**What to do:** Show only those lines of the entries where the string "versie" is found.

-------- Available data --------

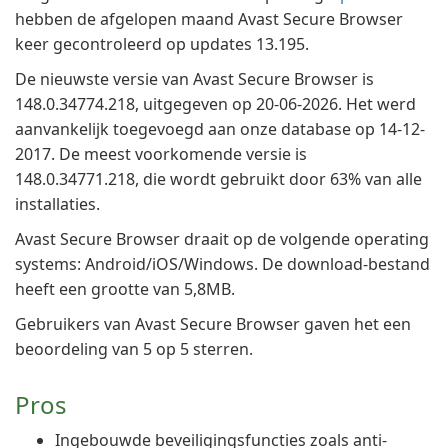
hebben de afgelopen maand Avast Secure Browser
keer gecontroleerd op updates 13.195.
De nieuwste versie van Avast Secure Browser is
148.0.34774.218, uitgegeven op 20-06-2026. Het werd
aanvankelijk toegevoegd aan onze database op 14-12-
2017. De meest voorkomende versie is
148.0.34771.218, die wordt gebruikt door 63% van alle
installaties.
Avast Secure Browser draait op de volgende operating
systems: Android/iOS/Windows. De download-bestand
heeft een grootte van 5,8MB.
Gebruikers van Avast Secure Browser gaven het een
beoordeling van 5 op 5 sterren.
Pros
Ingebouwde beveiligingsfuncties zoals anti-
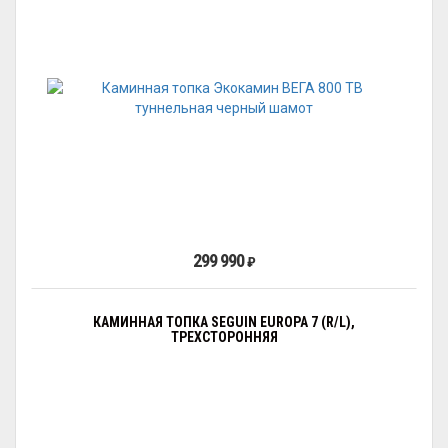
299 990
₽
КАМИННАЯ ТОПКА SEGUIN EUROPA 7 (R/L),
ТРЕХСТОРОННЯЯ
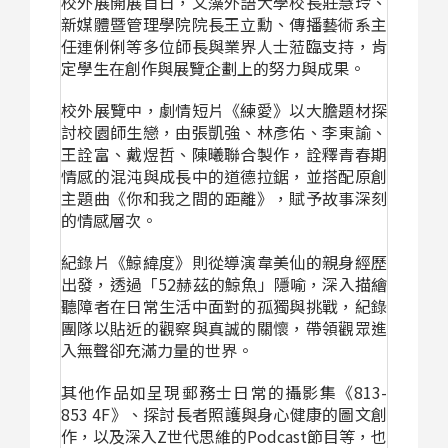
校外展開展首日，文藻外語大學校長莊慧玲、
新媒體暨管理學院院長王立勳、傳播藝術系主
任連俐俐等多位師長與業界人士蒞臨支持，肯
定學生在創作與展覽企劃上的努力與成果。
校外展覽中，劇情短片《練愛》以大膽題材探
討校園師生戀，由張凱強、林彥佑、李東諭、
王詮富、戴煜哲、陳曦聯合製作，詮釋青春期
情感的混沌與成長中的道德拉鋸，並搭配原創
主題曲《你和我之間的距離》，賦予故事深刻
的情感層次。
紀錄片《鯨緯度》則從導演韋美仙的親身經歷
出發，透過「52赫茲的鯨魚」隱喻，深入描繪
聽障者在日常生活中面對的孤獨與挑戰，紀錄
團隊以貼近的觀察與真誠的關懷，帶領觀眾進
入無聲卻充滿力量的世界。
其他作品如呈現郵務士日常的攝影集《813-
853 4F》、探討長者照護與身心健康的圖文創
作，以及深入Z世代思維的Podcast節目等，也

--------
-------- Available data --------

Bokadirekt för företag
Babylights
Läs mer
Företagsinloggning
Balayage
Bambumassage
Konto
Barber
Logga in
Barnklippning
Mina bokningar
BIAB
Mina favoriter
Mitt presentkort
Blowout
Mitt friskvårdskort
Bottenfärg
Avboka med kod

--------

**Solution to the exercise:**
De nieuwste versie van Avast Secure Browser is
2017. De meest voorkomende versie is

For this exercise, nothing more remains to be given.